Scott Paulk Sr. was a simple man. A loving son, the youngest brother of three, husband, father, poppy and uncle. He spent the majority of his life employed by the City of Clearwater as a supervisor in the parks and recreation department. Many of his co-workers were family to him. He always had a desire to help and lead others, make them laugh, and was never afraid to just be himself. Life was not always easy, but he gave all he had to his family and those in need. He was humble and generous, unless it came down to a discussion about one of his sporting teams or political opinions, then all bets were off!
In 2003, Scott’s father, Donald Paulk, was diagnosed with cancer and his prognosis was poor, given only 6 months to live. Watching his father’s body and mind transform from this disease was infuriating, discouraging, and incomprehensible. After his passing, it was then that the pain Scott had in his back demanded answers. After a series of tests, Scott David Paulk Sr., was diagnosed with Non-Hodgkin’s Lymphoma. A port was placed in his chest and after hard discussions with his family he decided to take the cancer head on. He underwent intensive chemotherapy and radiation treatment for two years, which yielded positive results in that the cancer had gone into remission. Seven years later, in 2011, Scott’s medical report showed the dreaded ‘C’ word had returned. Unfortunately this time, it was much more severe. The next three years of our family’s life proved to be an uphill battle. In fact, it is almost impossible to put in words the emotional trials we faced during this especially difficult time. Due to his body’s response to the last chemotherapy treatment, his body could not tolerate that level of intensity due to the condition the chemotherapy had left his heart function. The recommendation was bone marrow extraction and then a stem cell transplant.

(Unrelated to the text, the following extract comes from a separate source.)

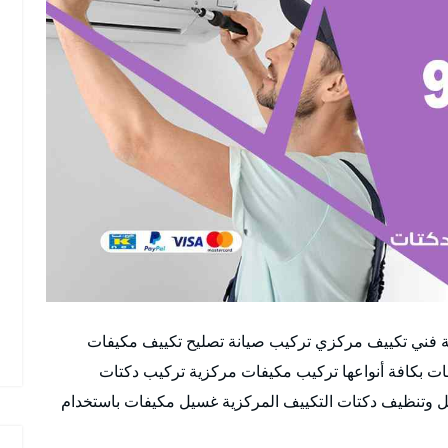
ة فني تكييف مركزي تركيب صيانة تصليح تكييف مكيفات
ات بكافة أنواعها تركيب مكيفات مركزية تركيب دكتات
يل وتنظيف دكتات التكييف المركزية غسيل مكيفات باستخدام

Scott was admitted into Moffitt Cancer Center where he spent time undergoing an autologous stem cell transplant. As a result, our family was overwhelmed with costly medical bills and nearly lost our home. Thankfully, we were blessed by loved ones, who without even asking, came together and donated enough money to help cover hospital and treatment costs. Another incredible blessing came by way of our bank, the City of Clearwater Employee’s Credit Union, who postponed the collection of our mortgage payment so we were able to keep our home. There were an uncountable number of times when we did not know where the money would come from to pay bills or buy groceries, but God blessed us with amazing family, friends, and co-workers who always helped us to pull through. For a short period of time the transplant seemed to be a success, however after a third recurrence, the doctors were virtually out of options. As a last resort, Scott received a trial chemotherapy treatment that required him to spend three to four days a week at the doctor’s office. It was at this point his health slowly began to deteriorate.

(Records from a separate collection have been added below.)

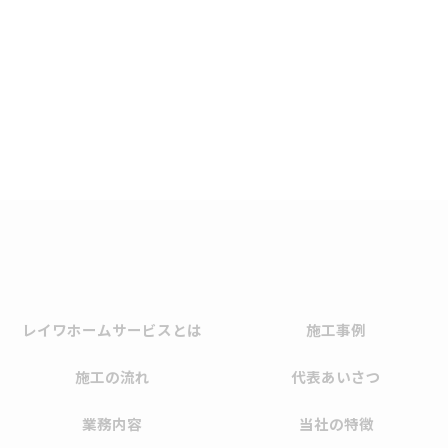
レイワホームサービスとは
施工事例
施工の流れ
代表あいさつ
業務内容
当社の特徴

Scott was a fighter. He was a man who would graciously give to others. His headstrong personality never allowed people to see him down. It did not matter if he was in the chemo room or at the store, he could always be seen with a huge smile on his face. In fact, he never failed to squeeze a laugh out of everyone around him. Even throughout his very last days, he stayed true to his character. He would even try to provide hope to others in the chemotherapy treatments or simply make them smile with one of his silly actions or statements.
On September 14th, 2014, after spending days in the hospital, Scott lost his battle with cancer in the comfort of his own home and went on to be with the Lord. The news came as a surprise to his doctors as he had been ruthlessly fighting the condition for so long. It was God’s plan, however, to call him home and eternally provide complete healing. The bible says it best in 2 Timothy 4:7, “I have fought the good fight, I have finished the race, I have kept the faith.”

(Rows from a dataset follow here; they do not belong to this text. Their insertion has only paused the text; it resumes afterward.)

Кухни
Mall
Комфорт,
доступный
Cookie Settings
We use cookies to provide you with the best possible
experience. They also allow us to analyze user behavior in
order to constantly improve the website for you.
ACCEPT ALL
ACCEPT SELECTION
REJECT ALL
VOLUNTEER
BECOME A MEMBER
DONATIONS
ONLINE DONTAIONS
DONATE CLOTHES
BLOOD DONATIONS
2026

Shortly after Scott’s passing, the Let Me Live Foundation, Inc. was created in order to lift up and give back to those like Scott who are fighting a similar battle. It is our hope to lend a loving hand to their families who have made numerous sacrifices to serve as a support system through each and every step. When we all come together for a greater cause, extraordinary things can happen and this is what we are believing for this foundation. It is what Scott wanted, for people with cancer to find a way to LIVE, without losing themselves completely to the cancer. Please help the Let Me Live Foundation change lives by providing a sense of hope, faith, and strength to fight another day.
In loving memory of Scott David Paulk Sr., a great husband, father, grandfather, brother, and friend. We all look forward to laughing at your jokes and seeing that contagious smile again some day.